Allegrini 2018

From Greece to Enotria: what if the history of viticulture in Italy had to be rewritten?

When the Greeks arrived in Lucania, the territory was already marked by the vine. And the Pollino massif is the territory of choice for Sangiovese
Val d’Agri, the heart of Enotria

What if the history of the domestication of the vine in Italy (as a geographical entity, not as a State/Nation) as we know it today was, to say the least, incomplete and needed to be rewritten in large parts? Professor Stefano Del Lungo, archaeologist and CNR researcher is convinced of this, signing the volume “Among the mountains of Enotria - Ancient shape of the Territory and viticultural landscapes of the Alta Val d’Agri”, the result of two years of research which combines historical genetics with archeology through the biological sciences (the DNA of the varieties), agronomic (environmental qualities and ampelographic characteristics) and Antiquity (the ancient topography of the river valleys, plant biodiversity rendered in terracotta and metal, cellars in the cave, the archival documentation supplied). Starting from grapes and wine, he tells how in the Lucanian inland, when the Greeks arrived, viticulture was already a widespread practice. But also of how the spread of the vine along the peninsula, and then in France, has taken different paths than those we have previously assumed.
The question posed by Professor Stefano Del Lungo challenges historical assumptions: how did the Greeks introduce viticulture to Italy?
The research, which follows in the footsteps of the Greeks and then the Romans in their penetration of the Apennine territories in search of the grapes and wines that they then bring back to their motherland, demonstrates that things did not go as we think. Enotria, literally “land of the vine tied to the pole” (oinòtron), with two heads of fruit to better resist the winds, represents that portion of the Apennines - from Cilento to Calabria - where the Greeks are struck by the discovery of a cultivated hinterland, with a landscape distinctly marked by viticulture and thus, according to their culture, “non-barbarian”.
“The commonplace of a Greek civilization that would have introduced the cultivation and civilization of the vine into the Italian peninsula was destroyed in an investigation that goes upstream of the Agri, from its mouth to its source”, says the archaeologist. “The first settlers arrived in the VIII century B.C., mostly from mainland Greece, and settled on the islands and coasts, bringing with them the preconception of a hostile, dangerous, and uncultivated inland, as summarized in the verses of the Odyssey at the time. By reconstructing the culture and mentality that guide the settlements of the settlers with concrete proof and documented evidence, it is clear to see their surprise at being faced with an evolved civilization, the Enotra, an expert producer of a primary good such as wine, as well as precious metals, especially iron, and copper. Through genetics, the classical sources find confirmation in the vine varieties, recently recovered in years of exploration of old vineyards in the Apennine hinterland, and with surprising results”.
“The circulation of these varieties, going up the internal river valleys, is intense in the centuries between the IX and the beginning of the V century B.C. Viticulture is not an afterthought; it is the foundation of a thriving economy, as evidenced by the rich funerary objects. The Pollino massif, located between the fertile Sibaritide and the Sinni valley, becomes one of the preferred areas for Sangiovese, which originated in the Messapian lands near the Doric Taranto before traveling to Sicily and up the Tyrrhenian coast, leaving numerous descendants between the Basento and the Sinni.

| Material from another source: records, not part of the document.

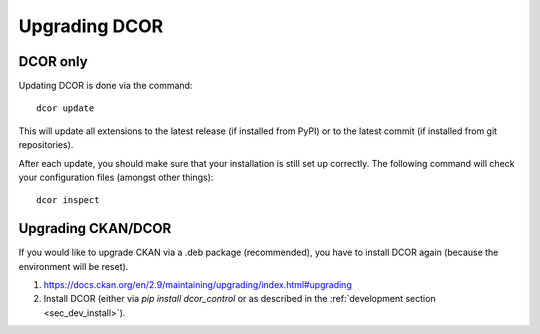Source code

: ==============
Upgrading DCOR
==============

DCOR only
=========

Updating DCOR is done via the command::

    dcor update

This will update all extensions to the latest release (if installed from
PyPI) or to the latest commit (if installed from git repositories).

After each update, you should make sure that your installation is still set
up correctly. The following command will check your configuration files
(amongst other things)::

    dcor inspect


Upgrading CKAN/DCOR
===================

If you would like to upgrade CKAN via a .deb package (recommended), you have
to install DCOR again (because the environment will be reset).

1. https://docs.ckan.org/en/2.9/maintaining/upgrading/index.html#upgrading

2. Install DCOR (either via `pip install dcor_control` or as described in
   the :ref:`development section <sec_dev_install>`).
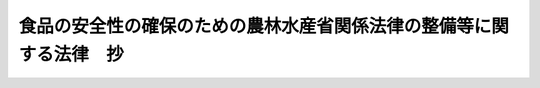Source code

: .. _H15HO073:

====================================================================
食品の安全性の確保のための農林水産省関係法律の整備等に関する法律　抄
====================================================================

.. raw:: html
    
    
    <b>食品の安全性の確保のための農林水産省関係法律の整備等に関する法律　抄<br>
    （平成十五年六月十一日法律第七十三号）</b><br><br><p>
    </p><div class="arttitle"><a name="1000000000000000000000000000000000000000000000000100000000000000000000000000000">（肥料取締法の一部改正）</a>
    </div><div class="item"><b>第一条</b>
    <a name="1000000000000000000000000000000000000000000000000100000000001000000000000000000"></a>
    　略
    </div>
    
    <p>
    </p><div class="arttitle"><a name="1000000000000000000000000000000000000000000000000200000000000000000000000000000">（薬事法の一部改正）</a>
    </div><div class="item"><b>第二条</b>
    <a name="1000000000000000000000000000000000000000000000000200000000001000000000000000000"></a>
    　略
    </div>
    
    <p>
    </p><div class="arttitle"><a name="1000000000000000000000000000000000000000000000000300000000000000000000000000000">（農薬取締法の一部改正）</a>
    </div><div class="item"><b>第三条</b>
    <a name="1000000000000000000000000000000000000000000000000300000000001000000000000000000"></a>
    　略
    </div>
    
    <p>
    </p><div class="item"><b><a name="1000000000000000000000000000000000000000000000000400000000000000000000000000000">第四条</a>
    </b>
    <a name="1000000000000000000000000000000000000000000000000400000000001000000000000000000"></a>
    　略
    </div>
    
    <p>
    </p><div class="arttitle"><a name="1000000000000000000000000000000000000000000000000500000000000000000000000000000">（家畜伝染病予防法の一部改正）</a>
    </div><div class="item"><b>第五条</b>
    <a name="1000000000000000000000000000000000000000000000000500000000001000000000000000000"></a>
    　略
    </div>
    
    <p>
    </p><div class="arttitle"><a name="1000000000000000000000000000000000000000000000000600000000000000000000000000000">（肥料等の安全性の確保のための措置）</a>
    </div><div class="item"><b>第六条</b>
    <a name="1000000000000000000000000000000000000000000000000600000000001000000000000000000"></a>
    　農林水産大臣は、肥料、動物用の医薬品、医薬部外品及び医療機器並びに農薬の生産又は製造から販売及び使用に至る一連の国の内外における行程におけるあらゆる要素が食品の安全性に影響を及ぼすおそれがあることにかんがみ、肥料、動物用の医薬品、医薬部外品及び医療機器並びに農薬の安全性の確保のために必要な措置を講ずるよう努めなければならない。
    </div>
    
    
    <br><a name="5000000000000000000000000000000000000000000000000000000000000000000000000000000"></a>
    　　　<a name="5000000001000000000000000000000000000000000000000000000000000000000000000000000"><b>附　則　抄</b></a>
    <br><p>
    </p><div class="arttitle">（施行期日）</div>
    <div class="item"><b>第一条</b>
    　この法律は、公布の日から起算して三月を超えない範囲内において政令で定める日から施行する。ただし、第二条の規定並びに附則第六条中地方自治法（昭和二十二年法律第六十七号）別表第一薬事法（昭和三十五年法律第百四十五号）の項の改正規定、附則第七条、第九条及び第十条の規定並びに附則第十一条中食品安全基本法（平成十五年法律第四十八号）第二十四条第一項第八号の改正規定及び同法附則第四条の改正規定は薬事法及び採血及び供血あつせん業取締法の一部を改正する法律（平成十四年法律第九十六号）附則第一条第一号に定める日又はこの法律の施行の日のいずれか遅い日から、第四条の規定は公布の日から起算して一年を経過した日から施行する。
    </div>
    
    <p>
    </p><div class="arttitle">（検討）</div>
    <div class="item"><b>第二条</b>
    　政府は、この法律の施行後五年を経過した場合において、第一条から第五条までの規定による改正後の規定の施行の状況等について検討を加え、必要があると認めるときは、その結果に基づいて所要の措置を講ずるものとする。
    </div>
    
    <p>
    </p><div class="arttitle">（罰則の適用に関する経過措置）</div>
    <div class="item"><b>第四条</b>
    　この法律の施行前にした行為に対する罰則の適用については、なお従前の例による。
    </div>
    
    <p>
    </p><div class="arttitle">（政令への委任）</div>
    <div class="item"><b>第五条</b>
    　この附則に規定するもののほか、この法律の施行に関して必要な経過措置は、政令で定める。
    </div>
    
    <br><br>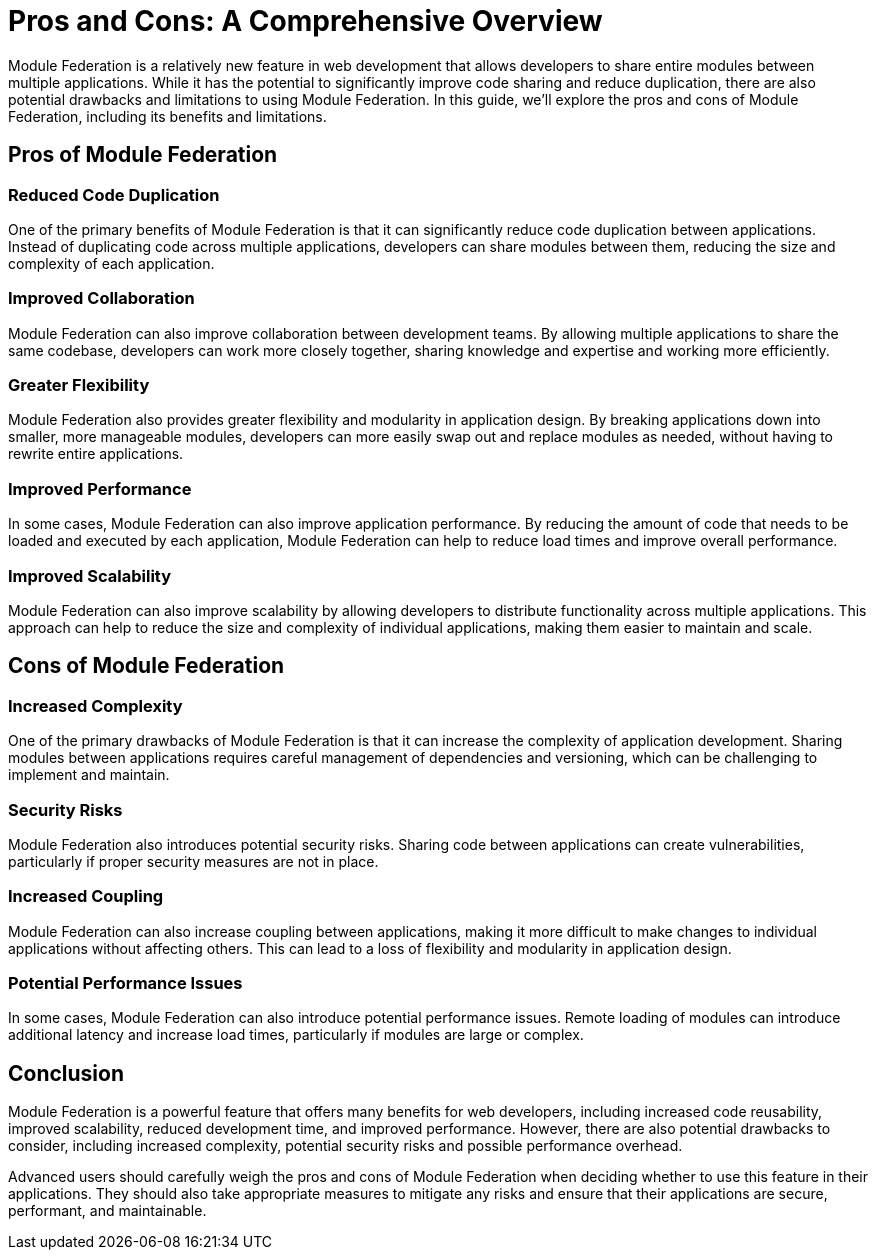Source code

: = Pros and Cons: A Comprehensive Overview

Module Federation is a relatively new feature in web development that allows developers to share entire modules between multiple applications. While it has the potential to significantly improve code sharing and reduce duplication, there are also potential drawbacks and limitations to using Module Federation. In this guide, we'll explore the pros and cons of Module Federation, including its benefits and limitations.

== Pros of Module Federation

=== Reduced Code Duplication

One of the primary benefits of Module Federation is that it can significantly reduce code duplication between applications. Instead of duplicating code across multiple applications, developers can share modules between them, reducing the size and complexity of each application.

=== Improved Collaboration

Module Federation can also improve collaboration between development teams. By allowing multiple applications to share the same codebase, developers can work more closely together, sharing knowledge and expertise and working more efficiently.

=== Greater Flexibility

Module Federation also provides greater flexibility and modularity in application design. By breaking applications down into smaller, more manageable modules, developers can more easily swap out and replace modules as needed, without having to rewrite entire applications.

=== Improved Performance

In some cases, Module Federation can also improve application performance. By reducing the amount of code that needs to be loaded and executed by each application, Module Federation can help to reduce load times and improve overall performance.

=== Improved Scalability

Module Federation can also improve scalability by allowing developers to distribute functionality across multiple applications. This approach can help to reduce the size and complexity of individual applications, making them easier to maintain and scale.

== Cons of Module Federation

=== Increased Complexity

One of the primary drawbacks of Module Federation is that it can increase the complexity of application development. Sharing modules between applications requires careful management of dependencies and versioning, which can be challenging to implement and maintain.

=== Security Risks

Module Federation also introduces potential security risks. Sharing code between applications can create vulnerabilities, particularly if proper security measures are not in place.

=== Increased Coupling

Module Federation can also increase coupling between applications, making it more difficult to make changes to individual applications without affecting others. This can lead to a loss of flexibility and modularity in application design.

=== Potential Performance Issues

In some cases, Module Federation can also introduce potential performance issues. Remote loading of modules can introduce additional latency and increase load times, particularly if modules are large or complex.

== Conclusion

Module Federation is a powerful feature that offers many benefits for web developers, including increased code reusability, improved scalability, reduced development time, and improved performance. However, there are also potential drawbacks to consider, including increased complexity, potential security risks and possible performance overhead.

Advanced users should carefully weigh the pros and cons of Module Federation when deciding whether to use this feature in their applications. They should also take appropriate measures to mitigate any risks and ensure that their applications are secure, performant, and maintainable.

This in turn is the progenitor of varieties that between the V and IV centuries B.C., thanks to the Lucanians and the Samnites, they will travel the Apennines up to central Italy”, explains Professor Del Lungo.
“The colony of Siris, near Policoro, founded by Ionia, dissociates itself from the closure of the nearby Greek cities and expands inland towards the Tyrrhenian Sea. He calls it Siritide and uses the name Sirino to indicate the important geographical elements (the major river, now Sinni, and the highest mountain, the Sirino), as well as a city strategically located along the internal road between the Ionian and Tyrrhenian coasts (Sirìnos, near Rivello) and the most promising vine variety in those territories (the Sirino or Serino). Close relatives can be found in the surrounding valleys, including the one that will take the name of Aglianico. Between the VI and V centuries B.C., thanks to the Ionian colony of Elea (Velia), in Cilento, it takes the road to Marseilles and with the Greeks, it spreads in the middle Rhone valley. For a long time, it was known as Serine before being renamed Syrah, a more exotic but misleading name. It has nothing to do with Persia, and etymologically, it retains the name’s inheritance in the Sibarite and Samnite forms (Sirica). The Romans will transform it into “Syriac”, however in the documented awareness of a direct relationship with the Campania and Lucanian regions, not with the Near East, as claimed today on the web and beyond”, concludes the archaeologist.